Worldwide, congenital heart defects affect nearly eight in 1,000 newborns. This makes them the most common form of birth defect, according to researchers in the study, led by Dr. Nathalie Auger, of the Montreal university.

But until now, it was unclear whether the mothers of these babies were themselves at particular risk of developing heart disease, the researchers noted.

The study results are based on the medical records of more than one million women who gave birth in Quebec, Canada, between 1989 and 2013. Of these women, 16,400 had a baby with a heart defect.

In most cases, the defects were relatively mild and treatment could be delayed or not needed at all. But just over 1,500 babies had “critical” defects – such as obstructions between the heart and lungs and holes between heart chambers – which needed immediate treatment.

Over the next 25 years, the mothers of these babies were more likely to be hospitalized for heart attacks, heart failure or other heart problems, the investigators found.

Among women whose babies had critical heart defects, there were about 3.4 hospitalizations per 1,000 women each year, according to the report. This figure was 3.2 per 1,000 among mothers of babies with less severe defects – and 2.4 per 1,000 among women whose babies were free of heart defects.

The researchers weighed other factors – including the women’s age at the time of delivery and documented health conditions such as diabetes, obesity and depression – both during and after pregnancy.

It turned out that these factors did not fully explain the link between congenital heart defects and heart disease in mothers. Moms of babies with critical defects were still 43% more likely to be hospitalized for heart problems, compared to moms of babies without heart defects.

If their baby had a less severe heart defect, the risk was 24% higher, according to the results.

“That doesn’t mean you’re destined to have a heart attack,” Bauman emphasized. “That means you also have to take care of yourself.
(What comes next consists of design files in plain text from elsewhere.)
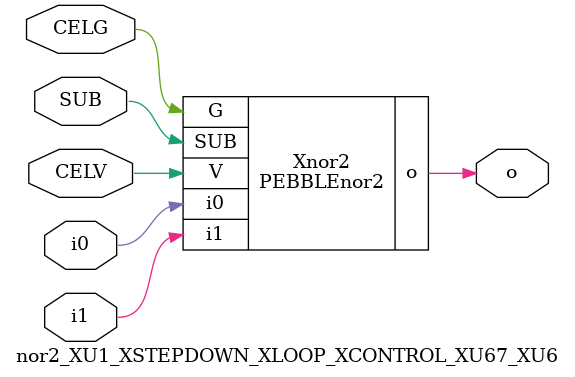
<source format=v>



module PEBBLEnor2 ( o, G, SUB, V, i0, i1 );

  input i0;
  input V;
  input i1;
  input G;
  output o;
  input SUB;
endmodule

//Celera Confidential Do Not Copy nor2_XU1_XSTEPDOWN_XLOOP_XCONTROL_XU67_XU6
//Celera Confidential Symbol Generator
//nor2
module nor2_XU1_XSTEPDOWN_XLOOP_XCONTROL_XU67_XU6 (CELV,CELG,i0,i1,o,SUB);
input CELV;
input CELG;
input i0;
input i1;
input SUB;
output o;

//Celera Confidential Do Not Copy nor2
PEBBLEnor2 Xnor2(
.V (CELV),
.i0 (i0),
.i1 (i1),
.o (o),
.SUB (SUB),
.G (CELG)
);
//,diesize,PEBBLEnor2

//Celera Confidential Do Not Copy Module End
//Celera Schematic Generator
endmodule

</source>
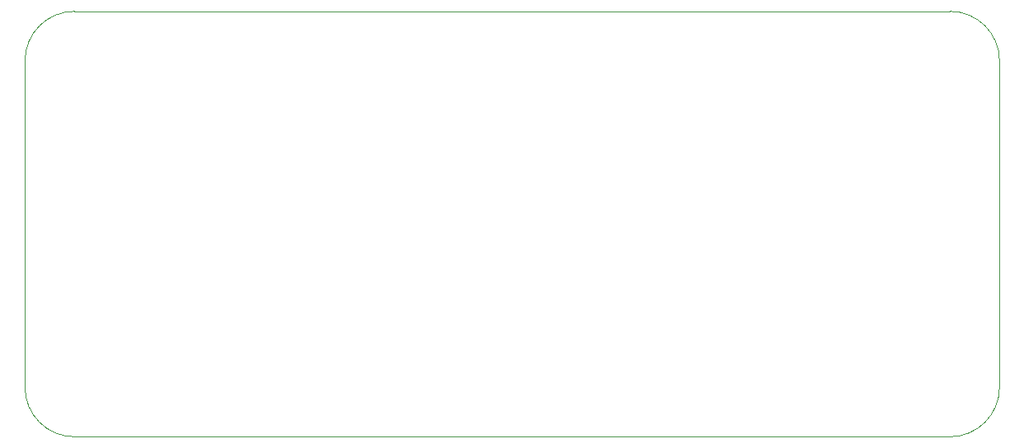
<source format=gbr>
G04 #@! TF.GenerationSoftware,KiCad,Pcbnew,(5.1.5)-3*
G04 #@! TF.CreationDate,2020-09-18T03:21:52-03:00*
G04 #@! TF.ProjectId,Luz de Freio,4c757a20-6465-4204-9672-65696f2e6b69,rev?*
G04 #@! TF.SameCoordinates,Original*
G04 #@! TF.FileFunction,Profile,NP*
%FSLAX46Y46*%
G04 Gerber Fmt 4.6, Leading zero omitted, Abs format (unit mm)*
G04 Created by KiCad (PCBNEW (5.1.5)-3) date 2020-09-18 03:21:52*
%MOMM*%
%LPD*%
G04 APERTURE LIST*
%ADD10C,0.050000*%
%ADD11C,0.120000*%
G04 APERTURE END LIST*
D10*
X225044000Y-94488000D02*
X135128000Y-94488000D01*
X230124000Y-133146800D02*
X230124000Y-99568000D01*
X135128000Y-138226800D02*
X225044000Y-138226800D01*
X130048000Y-133146800D02*
X130048000Y-99568000D01*
D11*
X225044000Y-94488000D02*
G75*
G02X230124000Y-99568000I0J-5080000D01*
G01*
X130048000Y-99568000D02*
G75*
G02X135128000Y-94488000I5080000J0D01*
G01*
X135128000Y-138226800D02*
G75*
G02X130048000Y-133146800I0J5080000D01*
G01*
X230124000Y-133146800D02*
G75*
G02X225044000Y-138226800I-5080000J0D01*
G01*
M02*

</source>
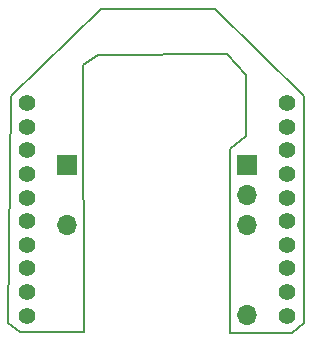
<source format=gbs>
G04 #@! TF.GenerationSoftware,KiCad,Pcbnew,7.99.0-unknown-4c4bbdc8f3~172~ubuntu22.04.1*
G04 #@! TF.CreationDate,2023-08-08T20:27:13+09:00*
G04 #@! TF.ProjectId,bGeigieCast V1.6.0(StampS3),62476569-6769-4654-9361-73742056312e,rev?*
G04 #@! TF.SameCoordinates,Original*
G04 #@! TF.FileFunction,Soldermask,Bot*
G04 #@! TF.FilePolarity,Negative*
%FSLAX46Y46*%
G04 Gerber Fmt 4.6, Leading zero omitted, Abs format (unit mm)*
G04 Created by KiCad (PCBNEW 7.99.0-unknown-4c4bbdc8f3~172~ubuntu22.04.1) date 2023-08-08 20:27:13*
%MOMM*%
%LPD*%
G01*
G04 APERTURE LIST*
%ADD10R,1.700000X1.700000*%
%ADD11O,1.700000X1.700000*%
%ADD12C,1.400000*%
G04 #@! TA.AperFunction,Profile*
%ADD13C,0.150000*%
G04 #@! TD*
G04 APERTURE END LIST*
D10*
X156050000Y-104592000D03*
D11*
X156050000Y-107132000D03*
X156050000Y-109672000D03*
X156050000Y-117292000D03*
D10*
X140796000Y-104592000D03*
D11*
X140796000Y-109672000D03*
D12*
X137400000Y-99350000D03*
X137400000Y-101350000D03*
X137400000Y-103350000D03*
X137400000Y-105350000D03*
X137400000Y-107350000D03*
X137400000Y-109350000D03*
X137400000Y-111350000D03*
X137400000Y-113350000D03*
X137400000Y-115350000D03*
X137400000Y-117350000D03*
X159400000Y-117350000D03*
X159400000Y-115350000D03*
X159400000Y-113350000D03*
X159400000Y-111350000D03*
X159400000Y-109350000D03*
X159400000Y-107350000D03*
X159400000Y-105350000D03*
X159400000Y-103350000D03*
X159400000Y-101350000D03*
X159400000Y-99350000D03*
D13*
X135836040Y-117988000D02*
X136850000Y-118750000D01*
X136050000Y-98750000D02*
X135836040Y-117988000D01*
X142273000Y-118741000D02*
X136850000Y-118750000D01*
X159832000Y-118816000D02*
X154593020Y-118816000D01*
X160850000Y-117950000D02*
X160866000Y-98766000D01*
X143670000Y-91384000D02*
X136050000Y-98750000D01*
X160850000Y-117950000D02*
X159832000Y-118816000D01*
X142185490Y-96164000D02*
X142273000Y-118741000D01*
X155969255Y-102138500D02*
X154592000Y-103235500D01*
X154338000Y-95194000D02*
X155989000Y-96972000D01*
X154592000Y-103235500D02*
X154593020Y-118816000D01*
X153322000Y-91384000D02*
X143670000Y-91384000D01*
X143416000Y-95240000D02*
X142185490Y-96164000D01*
X154338000Y-95194000D02*
X143416000Y-95240000D01*
X155989000Y-96972000D02*
X155969255Y-102138500D01*
X153322000Y-91384000D02*
X160866000Y-98766000D01*
M02*

</source>
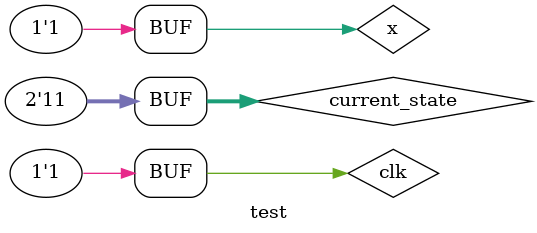
<source format=v>


`timescale 1ns/100ps

module test;
   reg x,clk;
   reg [1:0] current_state;
   wire [1:0] next_state;

  states new(x, clk,current_state,next_state);

  initial
  begin

  $dumpfile("16CO138-V4.vcd");
  $dumpvars(0,test);

  $monitor(" clk= %b    x= %b   Current state= %b     =>     Next state= %b \n", clk,x,current_state, next_state);
  #10 clk=0; x=0; current_state=2'b00;
  #10 clk=0; x=0; current_state=2'b00;
  #10 clk=1; x=0; current_state=2'b00;
  #10 clk=0; x=0; current_state=2'b01;
  #10 clk=1; x=0; current_state=2'b01;
  #10 clk=0; x=0; current_state=2'b10;
  #10 clk=1; x=0; current_state=2'b10;
  #10 clk=0; x=0; current_state=2'b11;
  #10 clk=1; x=0; current_state=2'b11;
  #10 clk=0; x=1; current_state=2'b00;
  #10 clk=1; x=1; current_state=2'b00;
  #10 clk=0; x=1; current_state=2'b01;
  #10 clk=1; x=1; current_state=2'b01;
  #10 clk=0; x=1; current_state=2'b10;
  #10 clk=1; x=1; current_state=2'b10;
  #10 clk=0; x=1; current_state=2'b11;
  #10 clk=1; x=1; current_state=2'b11;
   
  end
endmodule

</source>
Don’t ignore your own health.”

Dr. Ali Zaidi directs the adult congenital heart disease program at Montefiore Medical Center in New York City.

Zaidi agreed that women shouldn’t be alarmed by the results. He also said more studies were needed to understand what was going on, including whether there were roles for genetics, chronic stress or other underlying health conditions that this study could not. to resolve.

Still, Zaidi called the results “fascinating” and said they send a message to doctors. “We probably need to focus more on mothers,” he said. “We should be looking at their cardiovascular risk and what they can do to reduce it.”

This, Zaidi noted, includes the steps everyone needs – including healthier eating, regular exercise and better blood pressure control.

The study results were published online April 2 in the journal American Heart Association. Traffic.